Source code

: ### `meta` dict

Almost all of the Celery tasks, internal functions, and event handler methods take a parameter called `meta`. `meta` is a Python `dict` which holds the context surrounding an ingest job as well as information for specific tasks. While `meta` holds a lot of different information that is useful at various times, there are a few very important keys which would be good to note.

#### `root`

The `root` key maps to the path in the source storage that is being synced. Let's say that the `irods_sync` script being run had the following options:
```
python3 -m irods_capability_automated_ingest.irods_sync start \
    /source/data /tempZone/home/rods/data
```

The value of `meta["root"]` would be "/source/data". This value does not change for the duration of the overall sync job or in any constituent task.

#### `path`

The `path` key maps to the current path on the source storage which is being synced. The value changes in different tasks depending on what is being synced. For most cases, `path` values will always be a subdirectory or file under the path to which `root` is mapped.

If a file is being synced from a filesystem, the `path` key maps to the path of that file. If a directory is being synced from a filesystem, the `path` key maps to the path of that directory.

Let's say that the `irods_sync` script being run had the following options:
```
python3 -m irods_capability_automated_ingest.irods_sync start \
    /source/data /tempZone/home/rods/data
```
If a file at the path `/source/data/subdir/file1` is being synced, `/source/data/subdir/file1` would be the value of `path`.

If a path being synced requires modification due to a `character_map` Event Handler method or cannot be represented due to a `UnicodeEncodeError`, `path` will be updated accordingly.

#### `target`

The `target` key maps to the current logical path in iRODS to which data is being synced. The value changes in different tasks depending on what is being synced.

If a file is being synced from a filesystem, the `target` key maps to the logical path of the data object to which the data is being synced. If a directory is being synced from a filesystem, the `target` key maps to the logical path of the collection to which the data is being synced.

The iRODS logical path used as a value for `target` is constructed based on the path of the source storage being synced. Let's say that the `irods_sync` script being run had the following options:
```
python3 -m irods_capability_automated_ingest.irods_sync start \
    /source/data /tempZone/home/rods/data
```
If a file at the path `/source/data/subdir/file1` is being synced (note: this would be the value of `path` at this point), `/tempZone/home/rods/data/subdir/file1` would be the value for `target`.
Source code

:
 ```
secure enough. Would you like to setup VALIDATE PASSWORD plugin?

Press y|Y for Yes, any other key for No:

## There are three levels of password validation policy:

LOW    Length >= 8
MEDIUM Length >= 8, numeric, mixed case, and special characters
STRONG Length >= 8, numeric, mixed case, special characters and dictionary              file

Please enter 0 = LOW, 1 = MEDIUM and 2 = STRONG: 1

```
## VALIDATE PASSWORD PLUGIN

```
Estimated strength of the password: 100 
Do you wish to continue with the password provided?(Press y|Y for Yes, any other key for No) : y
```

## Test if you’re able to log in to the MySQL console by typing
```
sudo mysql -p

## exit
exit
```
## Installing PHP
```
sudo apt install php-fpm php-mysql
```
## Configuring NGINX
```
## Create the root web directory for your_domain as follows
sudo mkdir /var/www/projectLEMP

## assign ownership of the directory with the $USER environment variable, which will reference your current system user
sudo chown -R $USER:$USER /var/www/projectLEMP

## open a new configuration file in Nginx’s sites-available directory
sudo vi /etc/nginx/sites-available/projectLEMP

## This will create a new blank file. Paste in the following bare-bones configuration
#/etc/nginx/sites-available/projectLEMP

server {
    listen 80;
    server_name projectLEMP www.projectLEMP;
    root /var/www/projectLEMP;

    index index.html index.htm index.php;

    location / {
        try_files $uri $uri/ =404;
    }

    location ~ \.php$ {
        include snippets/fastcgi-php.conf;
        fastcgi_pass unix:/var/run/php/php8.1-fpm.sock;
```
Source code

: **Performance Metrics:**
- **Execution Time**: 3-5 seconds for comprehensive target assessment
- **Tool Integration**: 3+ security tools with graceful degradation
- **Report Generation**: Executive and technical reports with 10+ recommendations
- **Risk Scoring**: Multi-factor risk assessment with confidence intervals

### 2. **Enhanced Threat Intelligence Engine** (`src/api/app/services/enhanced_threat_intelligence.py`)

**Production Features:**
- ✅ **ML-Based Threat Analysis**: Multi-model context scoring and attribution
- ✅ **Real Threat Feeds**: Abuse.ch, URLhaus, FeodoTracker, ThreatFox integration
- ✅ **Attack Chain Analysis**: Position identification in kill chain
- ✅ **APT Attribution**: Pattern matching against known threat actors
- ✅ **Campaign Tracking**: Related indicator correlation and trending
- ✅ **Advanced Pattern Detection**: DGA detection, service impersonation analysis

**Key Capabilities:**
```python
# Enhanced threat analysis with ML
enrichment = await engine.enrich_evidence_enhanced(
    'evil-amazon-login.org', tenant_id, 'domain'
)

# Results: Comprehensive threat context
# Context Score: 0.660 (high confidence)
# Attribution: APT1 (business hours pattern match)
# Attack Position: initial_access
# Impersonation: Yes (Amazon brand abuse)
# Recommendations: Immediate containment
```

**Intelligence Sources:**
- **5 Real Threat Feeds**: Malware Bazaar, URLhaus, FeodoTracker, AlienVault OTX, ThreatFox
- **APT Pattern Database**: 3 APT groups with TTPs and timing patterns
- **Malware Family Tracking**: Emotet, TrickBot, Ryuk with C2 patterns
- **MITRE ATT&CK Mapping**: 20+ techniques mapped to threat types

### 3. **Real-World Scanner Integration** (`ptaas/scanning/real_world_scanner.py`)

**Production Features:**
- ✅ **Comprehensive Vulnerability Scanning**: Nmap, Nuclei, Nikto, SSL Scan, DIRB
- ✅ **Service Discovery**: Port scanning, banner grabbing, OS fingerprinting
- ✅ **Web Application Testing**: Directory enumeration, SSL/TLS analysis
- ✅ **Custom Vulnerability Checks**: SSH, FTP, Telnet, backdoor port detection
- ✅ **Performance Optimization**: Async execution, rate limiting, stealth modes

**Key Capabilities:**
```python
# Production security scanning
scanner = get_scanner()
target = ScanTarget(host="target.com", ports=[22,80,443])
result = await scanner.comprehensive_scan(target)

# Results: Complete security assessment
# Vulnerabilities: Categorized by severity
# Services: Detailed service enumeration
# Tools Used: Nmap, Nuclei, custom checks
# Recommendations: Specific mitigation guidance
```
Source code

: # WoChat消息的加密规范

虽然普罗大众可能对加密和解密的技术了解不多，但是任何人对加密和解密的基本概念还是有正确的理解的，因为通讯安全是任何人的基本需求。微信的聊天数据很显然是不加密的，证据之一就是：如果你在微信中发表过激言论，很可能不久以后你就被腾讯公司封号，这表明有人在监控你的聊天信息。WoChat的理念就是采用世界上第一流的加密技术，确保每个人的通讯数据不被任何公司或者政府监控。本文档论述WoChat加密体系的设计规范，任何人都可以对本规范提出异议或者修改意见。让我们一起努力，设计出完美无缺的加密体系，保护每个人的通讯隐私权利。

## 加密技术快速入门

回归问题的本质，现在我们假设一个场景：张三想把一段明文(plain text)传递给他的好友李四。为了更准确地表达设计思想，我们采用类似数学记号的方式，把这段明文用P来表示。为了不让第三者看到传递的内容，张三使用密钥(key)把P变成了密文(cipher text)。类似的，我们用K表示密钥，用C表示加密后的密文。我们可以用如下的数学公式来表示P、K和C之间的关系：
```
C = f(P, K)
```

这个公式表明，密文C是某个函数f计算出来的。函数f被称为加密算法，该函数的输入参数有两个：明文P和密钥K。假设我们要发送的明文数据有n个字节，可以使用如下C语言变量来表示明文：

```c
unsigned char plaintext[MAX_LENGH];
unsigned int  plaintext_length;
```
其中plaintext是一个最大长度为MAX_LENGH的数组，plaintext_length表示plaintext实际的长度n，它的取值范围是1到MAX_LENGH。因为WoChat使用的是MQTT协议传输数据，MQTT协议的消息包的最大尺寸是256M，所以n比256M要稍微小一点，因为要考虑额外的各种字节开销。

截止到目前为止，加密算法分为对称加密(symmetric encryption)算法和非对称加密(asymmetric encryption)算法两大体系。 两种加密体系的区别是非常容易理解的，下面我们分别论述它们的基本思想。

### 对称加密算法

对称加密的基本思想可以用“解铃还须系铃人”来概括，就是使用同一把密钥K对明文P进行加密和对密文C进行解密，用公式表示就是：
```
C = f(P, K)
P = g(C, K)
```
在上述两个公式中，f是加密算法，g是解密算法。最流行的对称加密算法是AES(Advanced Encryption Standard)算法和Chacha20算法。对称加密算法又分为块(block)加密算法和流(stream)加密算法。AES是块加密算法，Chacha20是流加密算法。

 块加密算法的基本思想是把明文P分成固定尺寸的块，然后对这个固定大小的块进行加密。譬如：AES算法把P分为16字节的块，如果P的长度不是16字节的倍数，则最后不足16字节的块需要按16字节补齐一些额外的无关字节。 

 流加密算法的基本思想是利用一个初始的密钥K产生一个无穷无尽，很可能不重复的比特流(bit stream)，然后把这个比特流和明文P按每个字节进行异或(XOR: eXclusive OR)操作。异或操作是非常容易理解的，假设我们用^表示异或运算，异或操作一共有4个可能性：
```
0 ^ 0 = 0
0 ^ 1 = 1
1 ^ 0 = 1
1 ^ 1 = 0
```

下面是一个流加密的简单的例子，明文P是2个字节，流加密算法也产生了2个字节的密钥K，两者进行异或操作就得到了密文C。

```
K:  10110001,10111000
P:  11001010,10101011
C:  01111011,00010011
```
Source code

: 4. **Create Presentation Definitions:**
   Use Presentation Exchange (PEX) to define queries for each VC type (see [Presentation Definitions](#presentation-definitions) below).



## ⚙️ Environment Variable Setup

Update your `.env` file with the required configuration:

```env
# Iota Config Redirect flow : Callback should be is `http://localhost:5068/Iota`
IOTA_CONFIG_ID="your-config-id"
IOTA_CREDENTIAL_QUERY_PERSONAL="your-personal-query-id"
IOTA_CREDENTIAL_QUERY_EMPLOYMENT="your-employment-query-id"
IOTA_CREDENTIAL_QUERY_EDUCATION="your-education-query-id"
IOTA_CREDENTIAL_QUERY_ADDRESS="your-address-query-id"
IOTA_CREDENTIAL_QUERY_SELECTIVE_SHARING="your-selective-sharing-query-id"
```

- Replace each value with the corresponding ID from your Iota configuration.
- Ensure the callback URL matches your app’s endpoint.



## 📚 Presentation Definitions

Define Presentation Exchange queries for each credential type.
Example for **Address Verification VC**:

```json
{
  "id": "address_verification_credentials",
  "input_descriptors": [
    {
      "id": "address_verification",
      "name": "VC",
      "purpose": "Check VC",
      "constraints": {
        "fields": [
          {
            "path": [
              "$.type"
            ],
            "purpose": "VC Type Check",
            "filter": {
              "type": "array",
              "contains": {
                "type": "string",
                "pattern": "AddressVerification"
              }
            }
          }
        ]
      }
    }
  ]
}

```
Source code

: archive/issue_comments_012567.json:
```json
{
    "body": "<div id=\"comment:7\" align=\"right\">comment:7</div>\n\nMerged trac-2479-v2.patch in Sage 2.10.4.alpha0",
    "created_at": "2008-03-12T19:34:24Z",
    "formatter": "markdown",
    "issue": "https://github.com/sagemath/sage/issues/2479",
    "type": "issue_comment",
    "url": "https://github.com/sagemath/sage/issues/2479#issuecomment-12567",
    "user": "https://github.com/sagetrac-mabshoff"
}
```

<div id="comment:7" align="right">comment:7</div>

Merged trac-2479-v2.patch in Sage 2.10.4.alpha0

**Task details:** Return every line above in which the string "available" occurs.

**Response to this task:**
## open a new configuration file in Nginx’s sites-available directory
sudo vi /etc/nginx/sites-available/projectLEMP
#/etc/nginx/sites-available/projectLEMP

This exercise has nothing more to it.